US leads concern over WHO-backed Covid origins report
WASHINGTON: The United States led a chorus of concern on Tuesday over a WHO-backed report into the origins of the coronavirus in China, with accusations swirling that Beijing failed to give proper access to investigators.
The United States released a statement with 13 of its allies -- Britain, Japan and Australia among them -- saying the inquiry had lacked the data and samples it needed.
World Health Organization chief Tedros Adhanom Ghebreyesus had earlier made a similar criticism, saying the team he dispatched to Wuhan had found it difficult to get raw data.
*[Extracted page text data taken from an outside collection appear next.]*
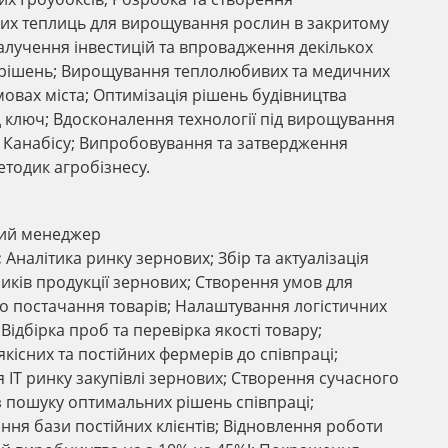
их теплиць для вирощування рослин в закритому
Залучення інвестицій та впровадження декількох
рішень; Вирощування теплолюбивих та медичних
мовах міста; Оптимізація рішень будівництва
д ключ; Вдосконалення технології під вирощування
Канабісу; Випробовування та затвердження
етодик агробізнесу.
ний менеджер
:
Аналітика ринку зернових; Збір та актуалізація
иків продукції зернових; Створення умов для
о постачання товарів; Налаштування логістичних
Відбірка проб та перевірка якості товару;
кісних та постійних фермерів до співпраці;
 IT ринку закупівлі зернових; Створення сучасного
з пошуку оптимальних рішень співпраці;
ня бази постійних клієнтів; Відновлення роботи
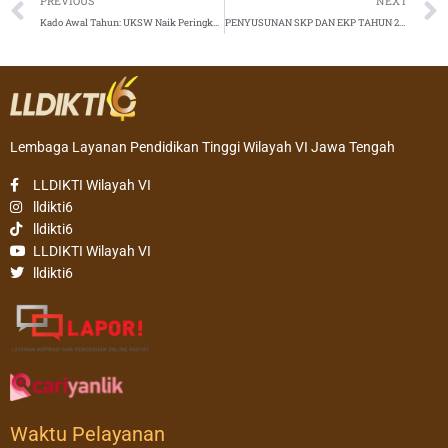
Prev
PREVIOUS
NEXT
Kado Awal Tahun: UKSW Naik Peringkat Nasional di Klasterisasi Mandiri untuk Riset dan Pengabdian Masyarakat
PENYUSUNAN SKP DAN EKP TAHUN 2023 BAGI DOSEN PNS DPK LLDIKTI VI
Lembaga Layanan Pendidikan Tinggi Wilayah VI Jawa Tengah
LLDIKTI Wilayah VI
lldikti6
lldikti6
LLDIKTI Wilayah VI
lldikti6
Waktu Pelayanan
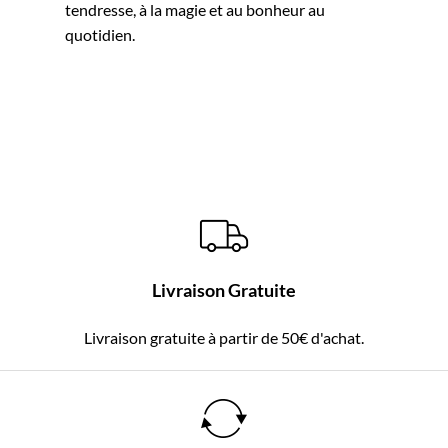
tendresse, à la magie et au bonheur au
quotidien.
Livraison Gratuite
Livraison gratuite à partir de 50€ d'achat.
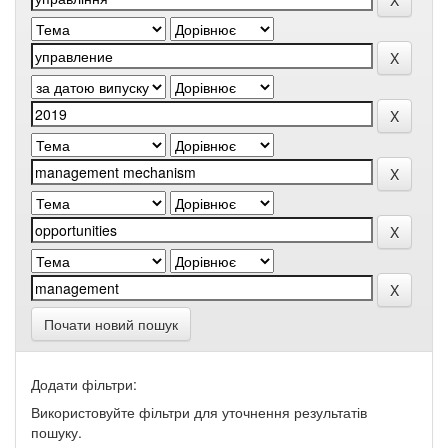
Почати новий пошук
Додати фільтри:
Використовуйте фільтри для уточнення результатів
пошуку.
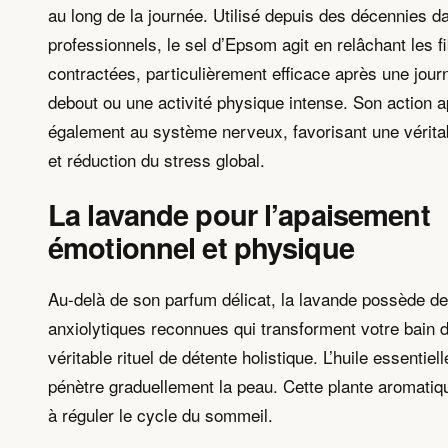
au long de la journée. Utilisé depuis des décennies d
professionnels, le sel d’Epsom agit en relâchant les 
contractées, particulièrement efficace après une jou
debout ou une activité physique intense. Son action a
également au système nerveux, favorisant une vérit
et réduction du stress global.
La lavande pour l’apaisement
émotionnel et physique
Au-delà de son parfum délicat, la lavande possède de
anxiolytiques reconnues qui transforment votre bain 
véritable rituel de détente holistique. L’huile essentiel
pénètre graduellement la peau. Cette plante aromati
à réguler le cycle du sommeil.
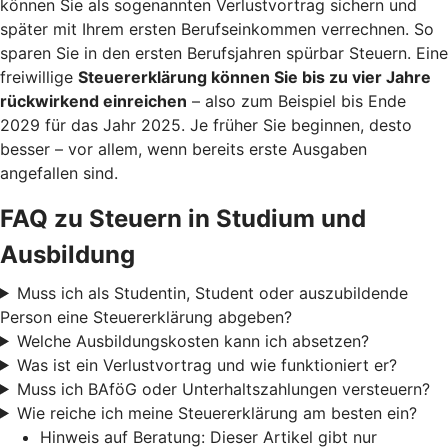
können Sie als sogenannten Verlustvortrag sichern und
später mit Ihrem ersten Berufseinkommen verrechnen. So
sparen Sie in den ersten Berufsjahren spürbar Steuern. Eine
freiwillige
Steuererklärung können Sie bis zu vier Jahre
rückwirkend einreichen
– also zum Beispiel bis Ende
2029 für das Jahr 2025. Je früher Sie beginnen, desto
besser – vor allem, wenn bereits erste Ausgaben
angefallen sind.
FAQ zu Steuern in Studium und
Ausbildung
Muss ich als Studentin, Student oder auszubildende
Person eine Steuererklärung abgeben?
Welche Ausbildungskosten kann ich absetzen?
Was ist ein Verlustvortrag und wie funktioniert er?
Muss ich BAföG oder Unterhaltszahlungen versteuern?
Wie reiche ich meine Steuererklärung am besten ein?
Hinweis auf Beratung: Dieser Artikel gibt nur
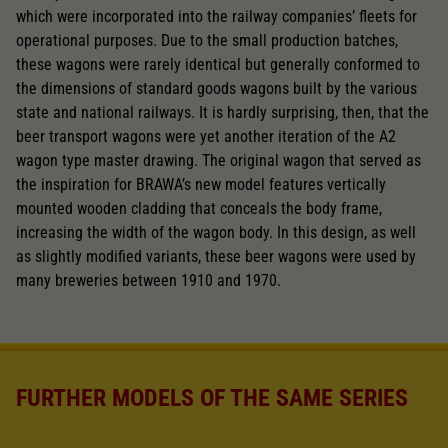
which were incorporated into the railway companies’ fleets for
operational purposes. Due to the small production batches,
these wagons were rarely identical but generally conformed to
the dimensions of standard goods wagons built by the various
state and national railways. It is hardly surprising, then, that the
beer transport wagons were yet another iteration of the A2
wagon type master drawing. The original wagon that served as
the inspiration for BRAWA’s new model features vertically
mounted wooden cladding that conceals the body frame,
increasing the width of the wagon body. In this design, as well
as slightly modified variants, these beer wagons were used by
many breweries between 1910 and 1970.
FURTHER MODELS OF THE SAME SERIES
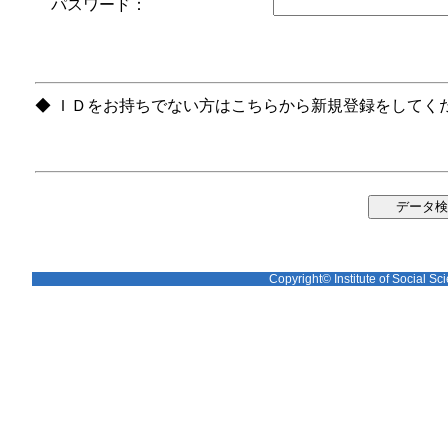
パスワード：
◆ ＩＤをお持ちでない方はこちらから新規登録をしてく
Copyright© Institute of Social Sci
Neither Tedros nor the US-led statement mentioned China directly, but the country's foreign ministry hit back at the perceived criticism from the WHO chief, saying that Beijing had demonstrated "its openness, transparency and responsible attitude."
"To politicize this issue will only severely hinder global cooperation in study of origins, jeopardize anti-pandemic cooperation, and cost more lives," the ministry said in a statement.
The European Union called the report a "helpful first step" but highlighted "the need for further work," urging "relevant authorities" to help.
Mike Pompeo, the former top US diplomat under Donald Trump, blasted it as a "sham" and part of a "disinformation campaign," accusing the WHO of being in cahoots with the Chinese Communist Party.
Trump had promoted a theory that the virus could have leaked from a lab in Wuhan, which the WHO-backed experts dismissed in their report.
But Tedros stressed that "all hypotheses are open, from what I read from the report... and warrant complete and further studies."